An engine, working at the rate of 400 horse-power, is pulling a train, which with the engine weighs 150 tons, up an incline of 1 in 120 at a steady speed of 30 miles an hour. Find the average frictional resistance, expressed in lbs. per ton. The brake-van, weighing 20 tons, becomes detached. How far will it run before stopping? If the engine continues to work at the same horse-power, what will be the value of the speed when it again becomes steady?
The penetration of a 4-ounce bullet at velocity 500 feet per second in a fixed block of wood is 5 inches. If a similar bullet strikes a block of the same wood, 3 inches thick and weighing 1 lb., at the same velocity, shew that if the block is free to move it will be perforated, and find the velocity with which the bullet will issue. It is assumed that the force resisting penetration is constant. State any dynamical laws or principles on which your solution depends.
A particle executes simple harmonic motion in a straight line. Obtain a formula connecting the period, the amplitude, and the maximum velocity. Shew further that the motion is determinate if the velocities \(u, v, w\) at three points \(x=a,b,c\) of the path are known, the origin being anywhere on the path; and that the period \(T\) is given by the equation \[ \frac{4\pi^2}{T^2}(b-c)(c-a)(a-b) = \begin{vmatrix} u^2 & v^2 & w^2 \\ a & b & c \\ 1 & 1 & 1 \end{vmatrix}. \]
Differentiate with respect to \(x\)
Find the conditions that \(f(x)\) should have a minimum value when \(x=a\). An open rectangular tank whose depth is \(y\) and base a square side \(x\) [inside measurements, in feet] is to have an inside capacity \(a^3\) cubic feet. It is made of two pieces of metal, riveted at the four sides of the base and along one of the vertical sides. If the cost of riveting is \pounds \(b\) per foot length of riveted seam measured inside, prove that for the cost of riveting to be a minimum the depth of the tank should be four times its width.
Prove that the length of the subnormal of the curve \[ y=f(x) \text{ is } y\frac{dy}{dx}. \] In the catenary \[ y=c\cosh\frac{x}{c}; \] prove that the subtangent is \(c\coth\frac{x}{c}\), the subnormal is \(\frac{1}{2}c\sinh\frac{2x}{c}\), and the normal is \(\frac{y^2}{c}\).
If \(y=a+x\sin y\), where \(a\) is a constant, prove that, when \(x=0\), \[ \frac{dy}{dx} = \sin a, \text{ and } \frac{d^2y}{dx^2} = \sin 2a. \] Hence by Maclaurin's Theorem expand \(y\) in powers of \(x\) as far as \(x^2\).

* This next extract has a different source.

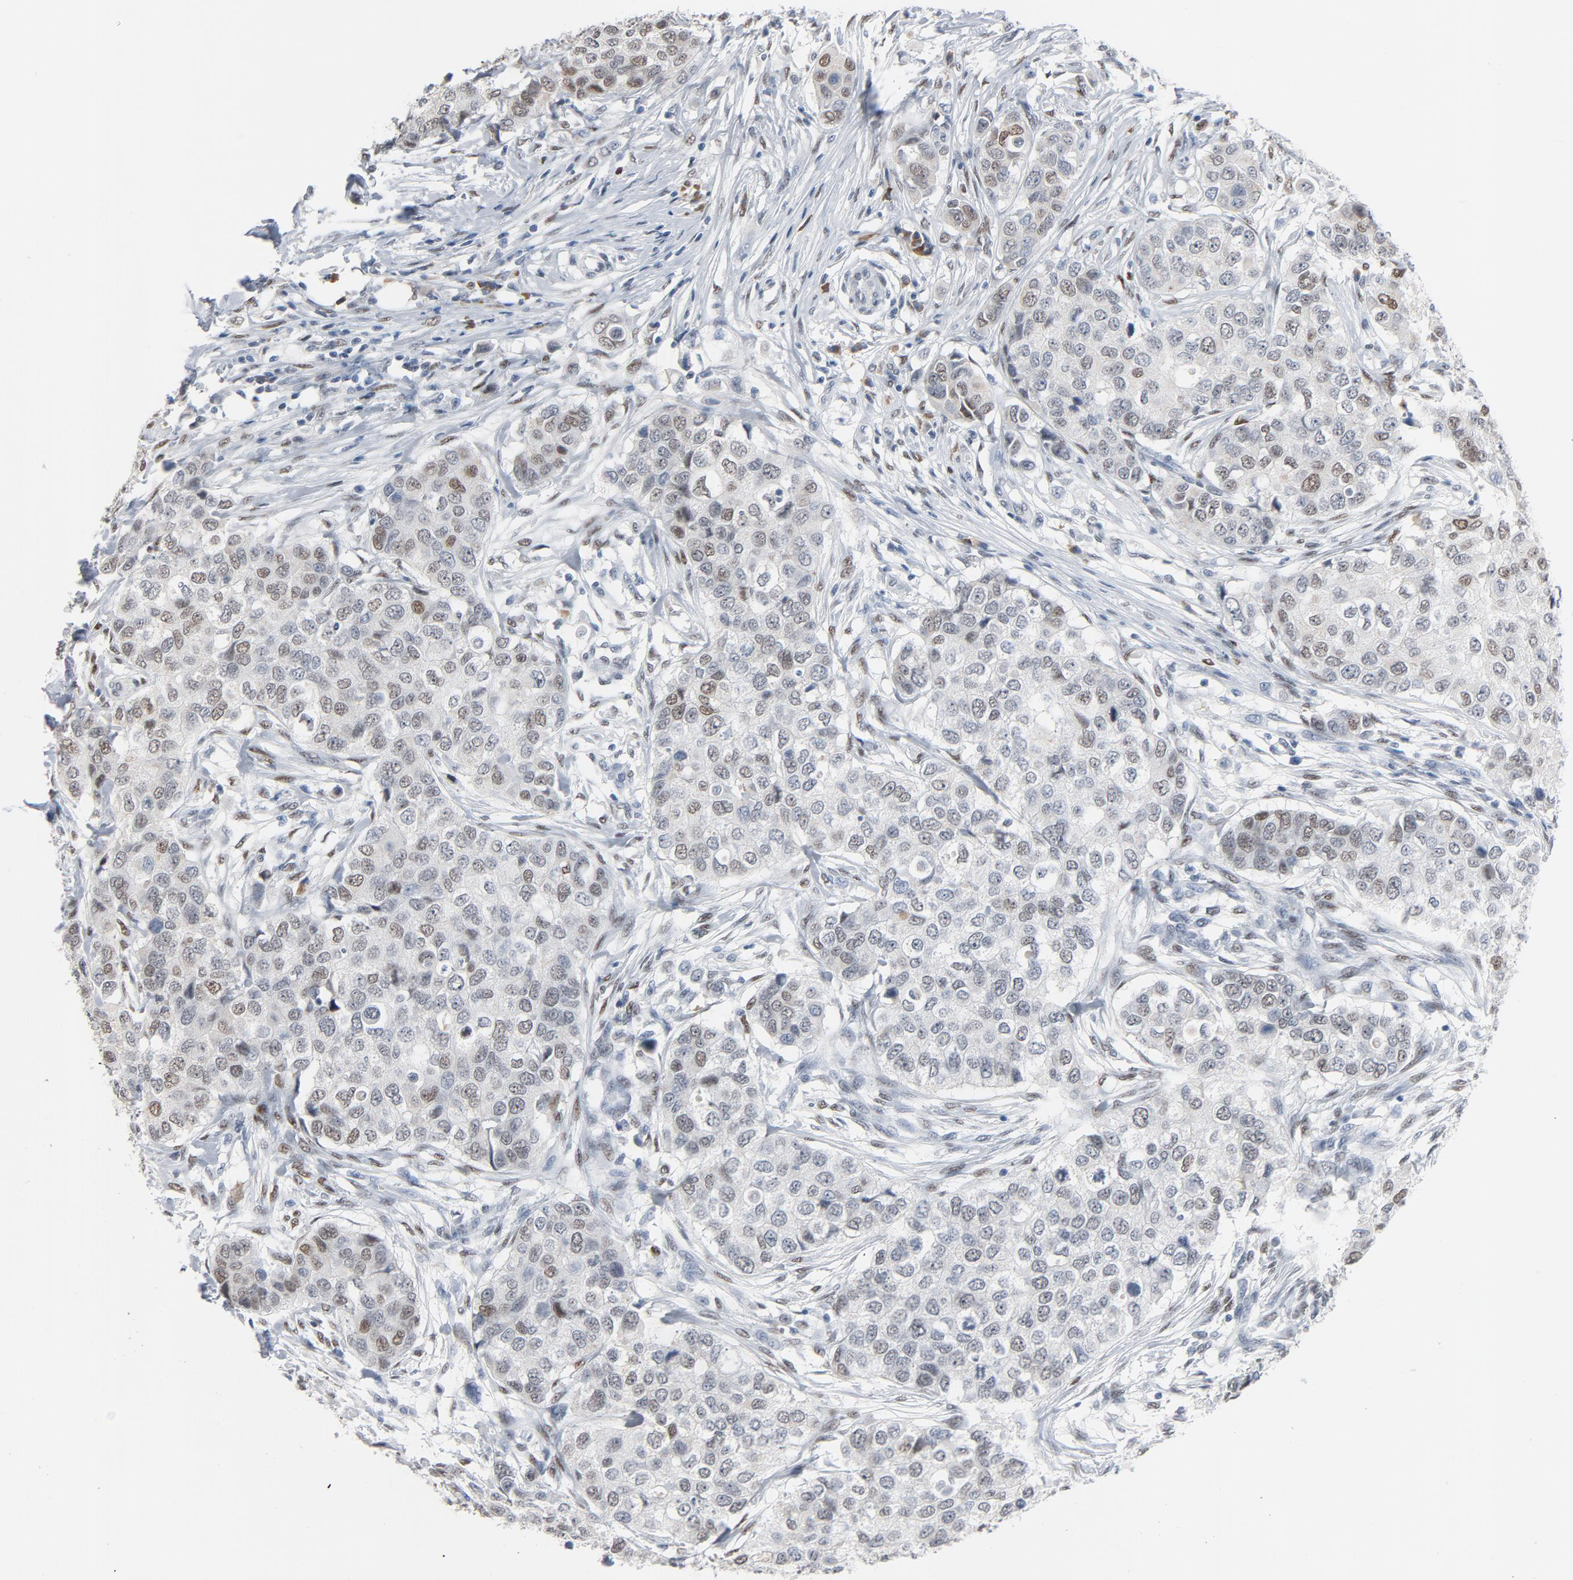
{"staining": {"intensity": "weak", "quantity": "<25%", "location": "nuclear"}, "tissue": "breast cancer", "cell_type": "Tumor cells", "image_type": "cancer", "snomed": [{"axis": "morphology", "description": "Normal tissue, NOS"}, {"axis": "morphology", "description": "Duct carcinoma"}, {"axis": "topography", "description": "Breast"}], "caption": "IHC photomicrograph of neoplastic tissue: intraductal carcinoma (breast) stained with DAB exhibits no significant protein expression in tumor cells.", "gene": "FOXP1", "patient": {"sex": "female", "age": 49}}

If forces are represented in magnitude and direction by \(\lambda \cdot OA, \mu \cdot OB, \nu \cdot OC, \dots\), prove that their resultant is represented in magnitude and direction by \((\lambda+\mu+\nu+\dots)OG\), where \(G\) is the centre of gravity of masses \(\lambda, \mu, \nu, \dots\) at \(A, B, C, \dots\). \(P, Q, R\) are taken on the sides \(BC, CA, AB\) of a triangle dividing each in the same ratio \(1+\lambda:1-\lambda\) in the same sense round the triangle. Prove that forces represented by \(AP, BQ, CR\) are equivalent to a couple whose moment is \(2\lambda\Delta\), where \(\Delta\) is the area of the triangle.

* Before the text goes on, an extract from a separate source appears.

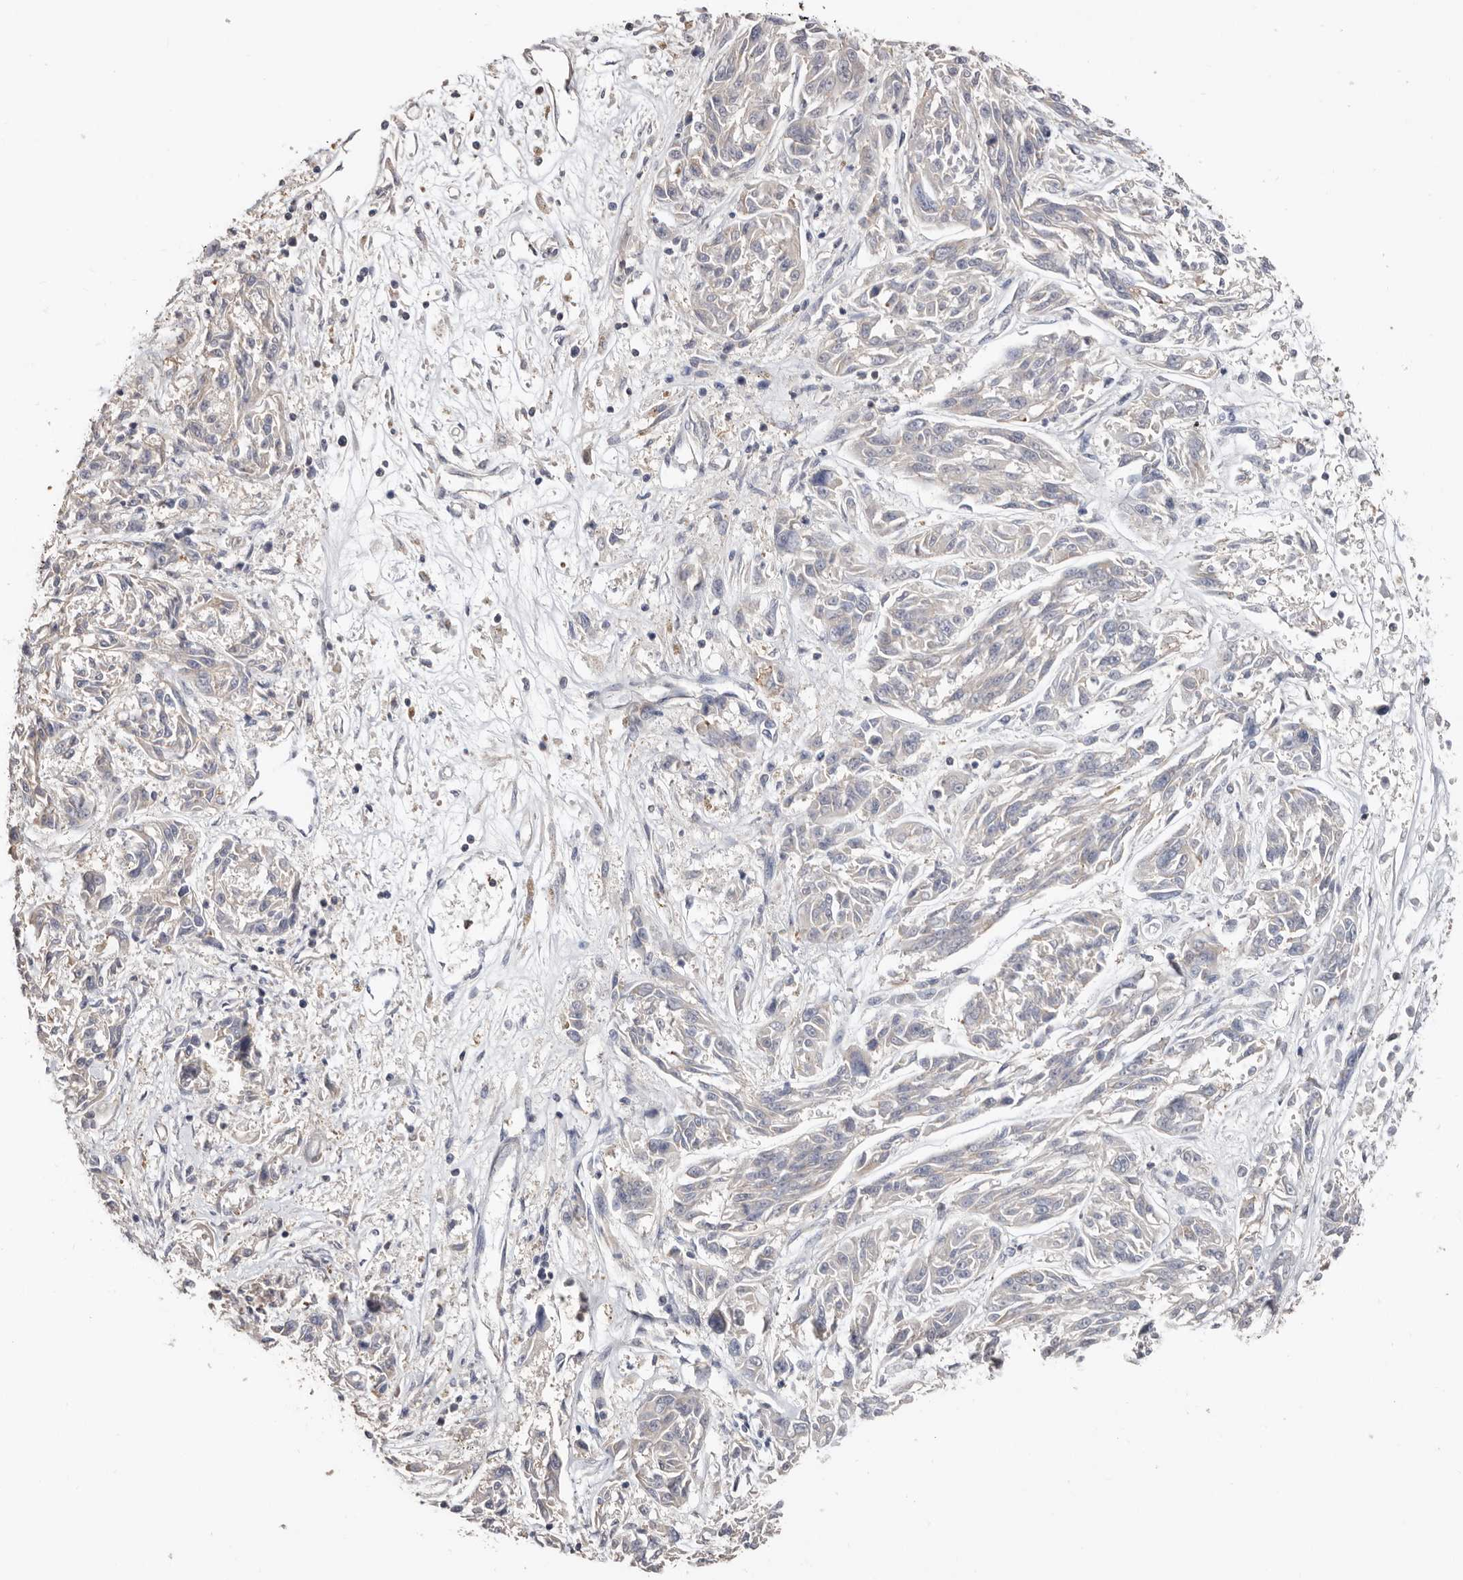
{"staining": {"intensity": "negative", "quantity": "none", "location": "none"}, "tissue": "melanoma", "cell_type": "Tumor cells", "image_type": "cancer", "snomed": [{"axis": "morphology", "description": "Malignant melanoma, NOS"}, {"axis": "topography", "description": "Skin"}], "caption": "A high-resolution image shows IHC staining of malignant melanoma, which demonstrates no significant expression in tumor cells.", "gene": "S100A14", "patient": {"sex": "male", "age": 53}}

A rectangle is hung from a smooth peg by a string of length \(2a\) whose ends are fastened to two points on the upper edge at distances \(c\) from the middle point. Show that an oblique position of equilibrium is possible if the depth of the rectangle is less than \(\displaystyle\frac{2c^2}{\sqrt{a^2-c^2}}\).
\(ABCD\) is a rhombus of freely jointed rods in a vertical plane and \(B, D\) are connected by a rod jointed to the rhombus. \(A\) and \(B\) are fixed so that \(AB\) is horizontal and below the level of \(CD\). The acute angle \(A\) of the rhombus is \(\alpha\). If a weight \(W\) is hung from \(C\), draw the force diagram and find the stress in the rod \(BD\) in terms of \(W, \alpha\).